他每晚都会过来,坐在她身旁。开头的几次,他只是和她待在一起——他是帮助她排遣孤独的陌生人。过了几晚,他开始对她耳语:“嘘,我在这儿呢,别怕。”三周后,他开始搂着她,哄她入睡了。莉赛尔逐渐信赖他,主要是由于那股男性的温柔带来的神奇力量,还有他的存在。女孩开始确信她半夜尖叫时,他一定会来,而且会一直守护自己。

字典中找不到的词条

守护:一种出于信任和爱的行为,通常只有孩子才能辨别真伪。

汉斯·休伯曼睡眼惺忪地坐在床头。莉赛尔把头埋在他袖子里哭泣,好像连他都要一块儿吸进去似的。每天凌晨两点后,他身上那淡淡的烟草味,浓烈的油漆味,还有男人的体味,伴着她进入梦乡。黎明到来的时候,他总是蜷着身子在离她不远的椅子上睡着了。他从来不睡另外那张床。莉赛尔爬下床,小心翼翼地亲亲他的脸颊,他就会微笑着醒来。

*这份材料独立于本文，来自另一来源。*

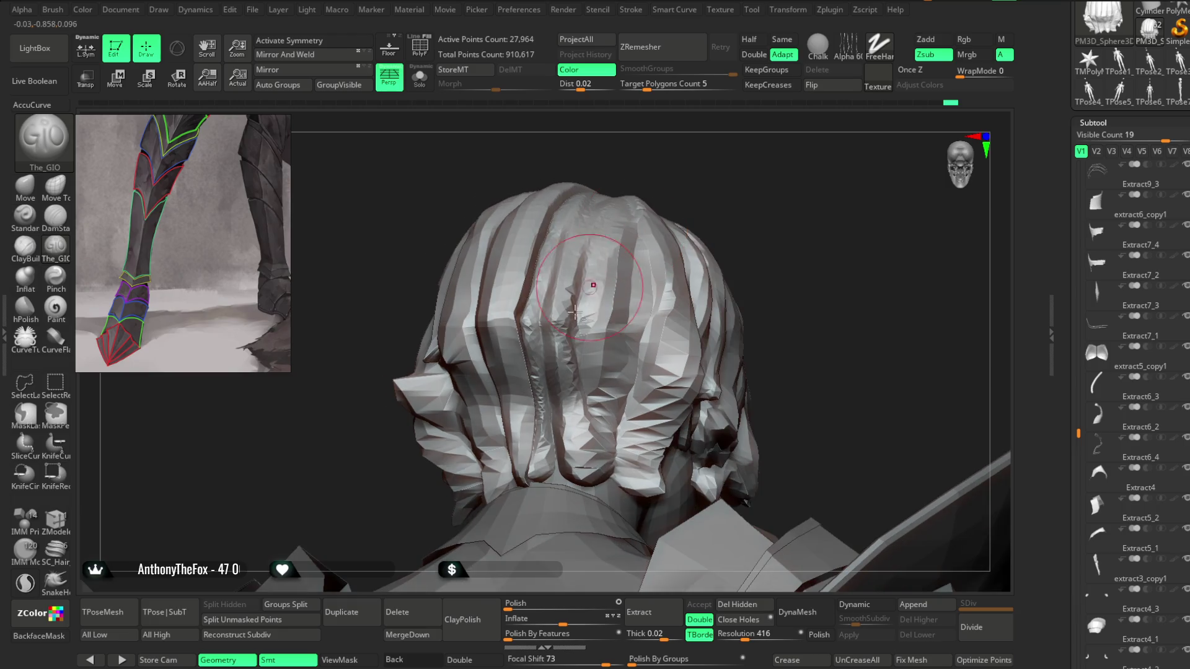
pyautogui.moveTo(731, 260)
pyautogui.mouseDown(button='right')
pyautogui.moveTo(752, 199)
pyautogui.moveTo(741, 247)
pyautogui.moveTo(658, 271)
pyautogui.mouseUp(button='right')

有时候,爸爸要她回到床上等一会儿,他会拿着手风琴回来,给她演奏音乐。莉赛尔坐在床上跟着音乐哼唱,冰凉的脚趾头兴奋地紧紧缩在一起。从前可没有人给她演奏过音乐。看着他脸上的皱纹,还有他眼中的柔光,她会咧着嘴傻笑——直到从厨房里传来咒骂声。

“蠢猪,别瞎弹了!”

爸爸还敢再拉上一阵儿。

他会对小姑娘眨眨眼,她也笨拙地冲他眨眨眼。

有时,为了给妈妈火上浇油,他会把琴带进厨房,在大家吃早饭时拉个没完。

爸爸吃了一半的面包和果酱丢在盘子里,上面还残留着牙印儿。音乐仿佛钻进了莉赛尔的心里,我知道这样说有点奇怪,但她的确觉得爸爸的手好像是在乳白色的琴键上漫步似的,他的左手按着键钮(她尤其喜欢看他弹那个银色的闪闪发光的键钮——

C大调键)。他拉动着风箱,空气在土灰色的风箱里进进出出。手风琴那黑色的外壳虽然已有了划痕,但晃动时依然闪闪发亮。此时的厨房里,爸爸让手风琴活了起来。我猜你只要仔细想想就能明白我的意思。

你怎么判断一个东西是不是活着呢?

当然得检查它是不是能呼吸了。

手风琴的音乐声其实也给她带来一种安全感。白天的时候她是不会梦到弟弟的。虽然她在那间狭小的盥洗室里会思念弟弟,并且时常无声地哭泣,但是她高兴自己是清醒的。在到达休伯曼家的头天晚上,她藏起了最后一件能让她想起弟弟的东西——《掘墓人手册》。她把书藏在床垫下面,偶尔会取出来,握在手里,盯着封面上的字看,双手抚过书里的字。她不知道书里讲了些什么,不过,书的内容并不重要。这本书对她的重要性不在于内容。

这本书对她意味着

1。最后一次见到弟弟。

2。最后一次见到妈妈。

有时,她会喃喃地叫着“妈妈”两个字,妈妈的影子也会无数次出现在她面前。可是,这些与噩梦带来的恐惧相比,只能算小小的不幸罢了。在那些噩梦中,那些绵绵无尽的噩梦中,她感到了从未有过的孤独。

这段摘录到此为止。